John Taylor, who dubbed himself "The Water Poet", was born on August 24, 1580. He died in 1654.

He spent much of his life as a Thames waterman[?] -- a member of the guild of boatmen that ferried passengers across the River Thames in London, in the days when the London Bridge was the only passage between the banks. He became a member of the ruling oligarchy of the guild, serving as its clerk; it is mainly through his writings that history is familiar with the watermen's disputes of 1641-42, in which an attempt was made to democratize the leadership of the Company. He details the uprisings in the pamphlets Iohn Taylors Manifestation ... and To the Right Honorable Assembly ... (Commons Petition), and in John Taylors Last Voyage and Adventure of 1641.

Taylor discusses the watermen's disputes with the theatre companies (who moved the theaters from the south bank to the north in 1612, depriving the ferries of traffic) in The True Cause of the Watermen's Suit Concerning Players (written in 1613 or 1614). He also addresses the coachmen, in his tracts An Errant Thief (1622) and The World Runnes on Wheeles (1623).

He was a prolific, if rough-hewn, writer with over one hundred and fifty publications in his lifetime. Many were gathered into the compilation All the Workes of John Taylor the Water Poet (London, 1630; facsimile reprint Scolar Press, Menston, Yorkshire, 1973); and The Spencer Society brought out their Works of John Taylor ... not included in the Folio edition of 1630 (5 volumes, 1870-78).

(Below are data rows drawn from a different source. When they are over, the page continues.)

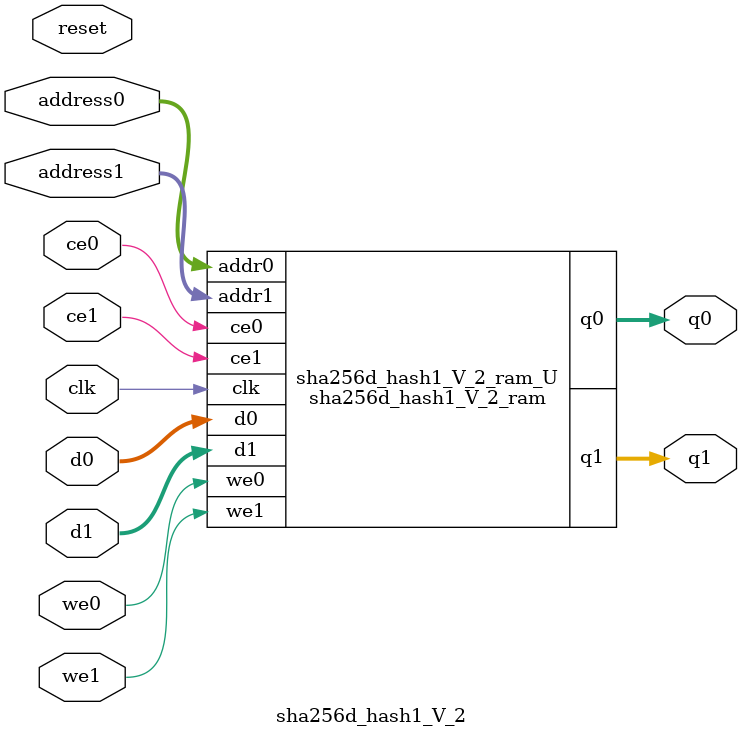
<source format=v>
`timescale 1 ns / 1 ps
module sha256d_hash1_V_2_ram (addr0, ce0, d0, we0, q0, addr1, ce1, d1, we1, q1,  clk);

parameter DWIDTH = 32;
parameter AWIDTH = 3;
parameter MEM_SIZE = 8;

input[AWIDTH-1:0] addr0;
input ce0;
input[DWIDTH-1:0] d0;
input we0;
output reg[DWIDTH-1:0] q0;
input[AWIDTH-1:0] addr1;
input ce1;
input[DWIDTH-1:0] d1;
input we1;
output reg[DWIDTH-1:0] q1;
input clk;

(* ram_style = "block" *)reg [DWIDTH-1:0] ram[0:MEM_SIZE-1];




always @(posedge clk)  
begin 
    if (ce0) begin
        if (we0) 
            ram[addr0] <= d0; 
        q0 <= ram[addr0];
    end
end


always @(posedge clk)  
begin 
    if (ce1) begin
        if (we1) 
            ram[addr1] <= d1; 
        q1 <= ram[addr1];
    end
end


endmodule

`timescale 1 ns / 1 ps
module sha256d_hash1_V_2(
    reset,
    clk,
    address0,
    ce0,
    we0,
    d0,
    q0,
    address1,
    ce1,
    we1,
    d1,
    q1);

parameter DataWidth = 32'd32;
parameter AddressRange = 32'd8;
parameter AddressWidth = 32'd3;
input reset;
input clk;
input[AddressWidth - 1:0] address0;
input ce0;
input we0;
input[DataWidth - 1:0] d0;
output[DataWidth - 1:0] q0;
input[AddressWidth - 1:0] address1;
input ce1;
input we1;
input[DataWidth - 1:0] d1;
output[DataWidth - 1:0] q1;



sha256d_hash1_V_2_ram sha256d_hash1_V_2_ram_U(
    .clk( clk ),
    .addr0( address0 ),
    .ce0( ce0 ),
    .we0( we0 ),
    .d0( d0 ),
    .q0( q0 ),
    .addr1( address1 ),
    .ce1( ce1 ),
    .we1( we1 ),
    .d1( d1 ),
    .q1( q1 ));

endmodule


</source>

Although his work was not sophisticated, he was a keen observer of people and styles in the seventeenth century, and as such his work is often studied by social historians.

On a note of trivia, Taylor is one of the few early authors of a palindrome that can be credited as such: in 1614, he wrote "Lewd did I live, & evil I did dwel."

Many of Taylor's works were published by subscription[?]; i.e, he would propose a book, ask for contributors, and write it when he had enough subscribers to undertake the printing costs. He had more than sixteen hundred subscribers to The Pennylesse Pilgrimage; or, the Moneylesse Perambulation of John Taylor, alias the Kings Magesties Water-Poet; How He TRAVAILED on Foot from London to Edenborough in Scotland, Not Carrying any Money To or Fro, Neither Begging, Borrowing, or Asking Meate, Drinke, or Lodging., published in 1618. Those who defaulted on the subscription were chided the following year in an scathing brochure entitled A Kicksey Winsey, or, A Lerry Come-Twang, which he issued in the following year.

By wondrous accident perchance one may
Grope out a needle in a load of hay;
And though a white crow be exceedingly rare,
A blind man may, by fortune, catch a hare.